Back in the day people used 'telnet' this was and unsecure mode of communication with the server was sent in the open. Fastfoward to 2009 where data thieves are everywhere.

Now you probably want to connect to EngSoc from home, and we've turned off telnet access for everyone. We won't turn it back on, so please don't ask. It's okay though, set aside your fears. PuTTY, which is an SSH client, is dead simple and you'll like it better than the crappy telnet client you're using anyways. I can't believe you haven't been using PuTTY all along!

To start, you might be wondering what PuTTY is. You can think of it as a replacement for 'telnet'. You probably are used to using 'telnet' to connect to EngSoc or CHAT or some other host. This has probably done you fine, so you're thinking, "Why should I switch?"

The reasons are two-fold. Firstly, you don't realize it, but whenever you login to EngSoc, or whatever, using 'telnet' you are sending your password over the Internet for all to see. (This is known as 'plain-text'.) This is a Bad Thing (tm) and for obvious reason.

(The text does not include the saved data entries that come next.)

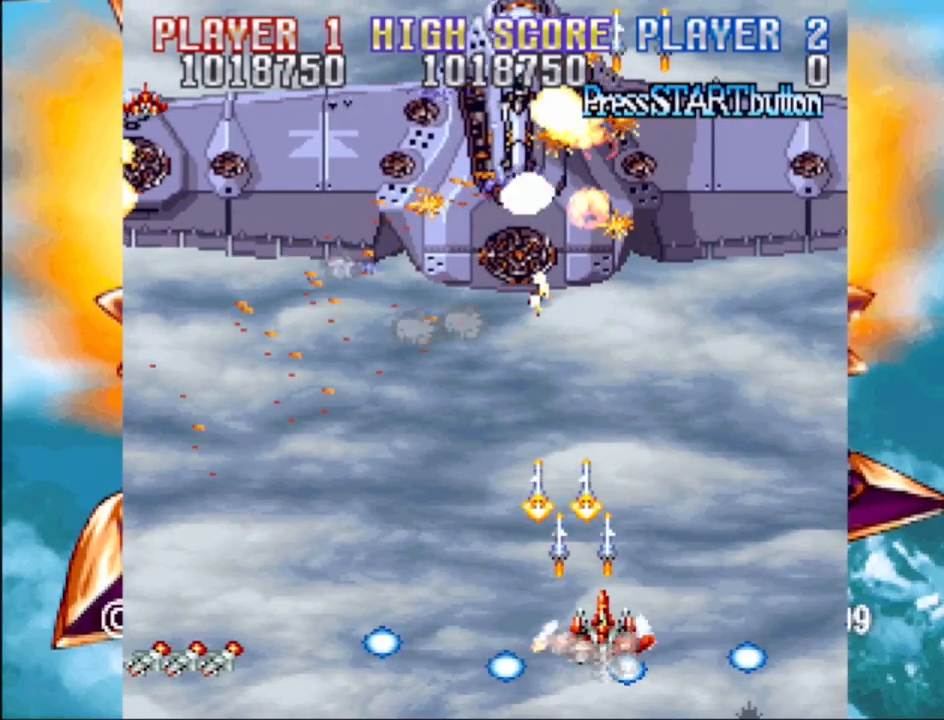
{"buttons": ["CROSS", "DPAD_LEFT"], "events": [[100, "SQUARE", "up"], [117, "CROSS", "up"], [117, "DPAD_LEFT", "down"], [167, "CROSS", "down"], [167, "DPAD_DOWN", "down"], [167, "SQUARE", "down"], [250, "SQUARE", "up"], [267, "DPAD_DOWN", "up"], [300, "DPAD_UP", "down"], [317, "CROSS", "up"], [317, "SQUARE", "down"], [467, "CROSS", "down"], [467, "SQUARE", "up"], [483, "DPAD_UP", "up"]]}
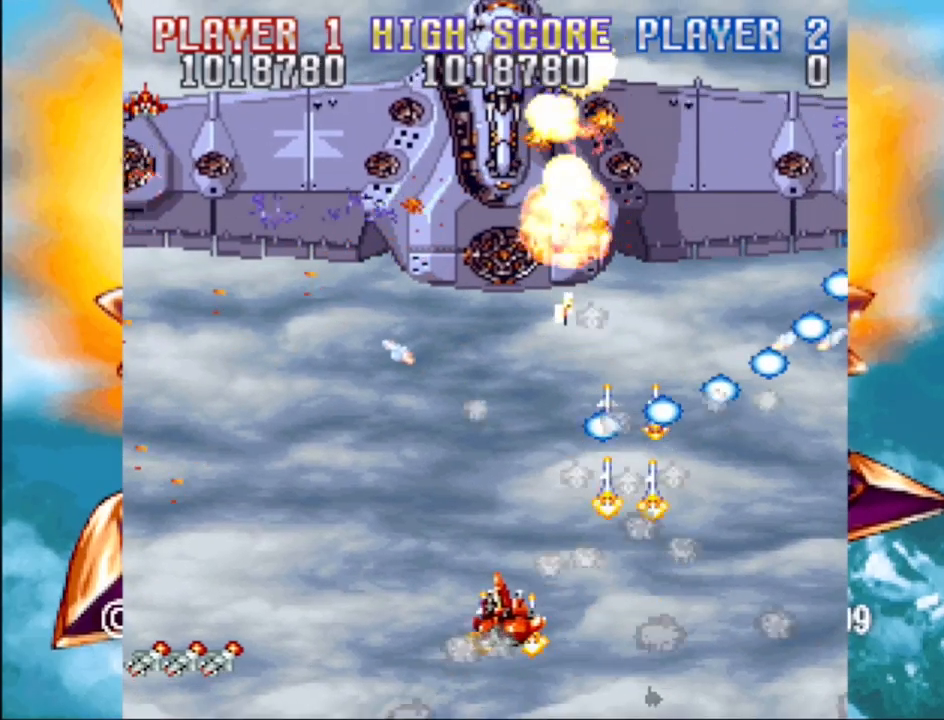
{"buttons": ["CROSS", "DPAD_UP"], "events": [[50, "SQUARE", "down"], [100, "DPAD_UP", "down"], [117, "CROSS", "up"], [117, "DPAD_LEFT", "up"], [117, "DPAD_RIGHT", "down"], [183, "CROSS", "down"], [200, "SQUARE", "up"], [233, "DPAD_RIGHT", "up"], [283, "DPAD_LEFT", "down"], [300, "SQUARE", "down"], [317, "DPAD_LEFT", "up"], [350, "CROSS", "up"], [433, "CROSS", "down"], [500, "SQUARE", "up"]]}
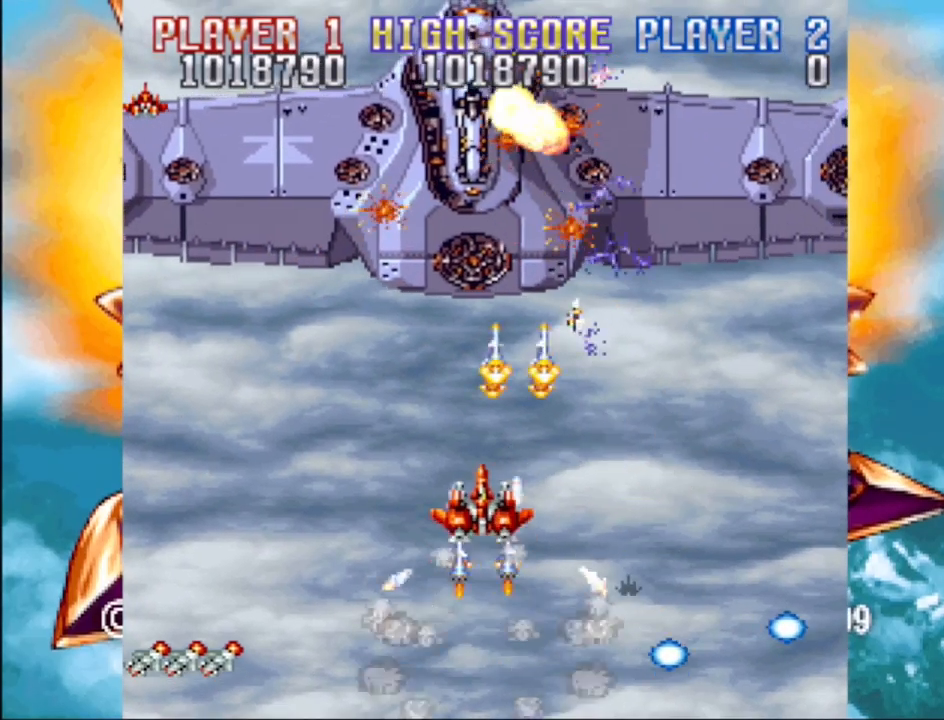
{"buttons": ["CROSS", "DPAD_DOWN", "DPAD_LEFT"], "events": [[17, "SQUARE", "down"], [67, "CROSS", "up"], [183, "CROSS", "down"], [200, "DPAD_LEFT", "down"], [200, "DPAD_UP", "up"], [217, "SQUARE", "up"], [233, "DPAD_DOWN", "down"], [283, "SQUARE", "down"], [333, "CROSS", "up"], [433, "CROSS", "down"], [450, "DPAD_LEFT", "up"], [467, "SQUARE", "up"], [500, "DPAD_LEFT", "down"]]}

(Incidentally, every time you use FTP the same thing happens. Everyone can see your password! We've turned that off too.)

The second reason is that you are probably using the version of 'telnet' that comes with Windows 9x/NT/2k and it sucks. You see, in the mid-1980's most computers began displaying colour. Have you ever seen any colour in one of your 'telnet' sessions? PuTTY offers you the full colour experience.

Another reason, if you still aren't convinced, is that you have to. If you want to connect from home you need to use some SSH client, be it PuTTY or some other one.

Getting It

The first step is to download PuTTY. Go here and do whatever you have to to get that file onto your machine. Put it some place handy, you'll be using it all the time. Then run the thing. (Double-click on the icon or run it from a command line or do an exec() call or something.)

Using It

You'll be presented with a screen like this:

The hostname you want to connect to will probably be 'engsoc.carleton.ca' or 'engsoc.org' or 'engsoc.com' (HINT: they're all technically the same!). To change your password you will want to connect to 'hops.engsoc.org', otherwise all the above address go to 'lager.engsoc.org'.

UNIX Users (OpenSSH)

If you are using some sort of UNIX, there is no PuTTY client for your system. There is OpenSSH. You can get tarballs from www.openssh.com/portable.html; any OpenBSD mirror should have it. You likely want the portable version if you are not running OpenBSD. I won't cover installing the tarball since there is plenty of documentation on the OpenSSH website for that, I'm sure.

There are RPMs available for RPM-based Linux distributions. OpenSSH actually comes with RedHat 7.0, so that's a good place to look if you run RedHat. Other folks might want to look at: http://www.rpmfind.net/linux/RPM/OByName.html. You might need to grab the OpenSSL RPM as well if you don't have it.

To install the RPMs just do: # rpm -Uvh openss*.rpm

Prince Users

Some of you might want or need to use Prince for SSH connections to EngSoc. If, for example, you connect to Carleton via dialup to one of the CCS modem pools you can telnet to Prince and use SSH to have a semi-secure connection to EngSoc or other hosts. From the shell on Prince you can do:

    {prince:1} ssh -l matt engsoc.org

You can replace 'matt' with your username and 'engsoc.org' with the host you'd like to connect to. If you were wondering, the dash 'l' stands for 'login' (I believe). If it is your first time connecting to a particular host, SSH will ask you if you are sure (because you have to accept its host key). To this you will answer 'yes'. That's y, e, s, and not 'y'. Then you will be prompted for your password. Incidentally, this is the way you'll use SSH on any UNIX system (including EngSoc).

Please note that connecting to Prince via telnet from home and then connecting to EngSoc via SSH totally negates any security benefits we're trying for here!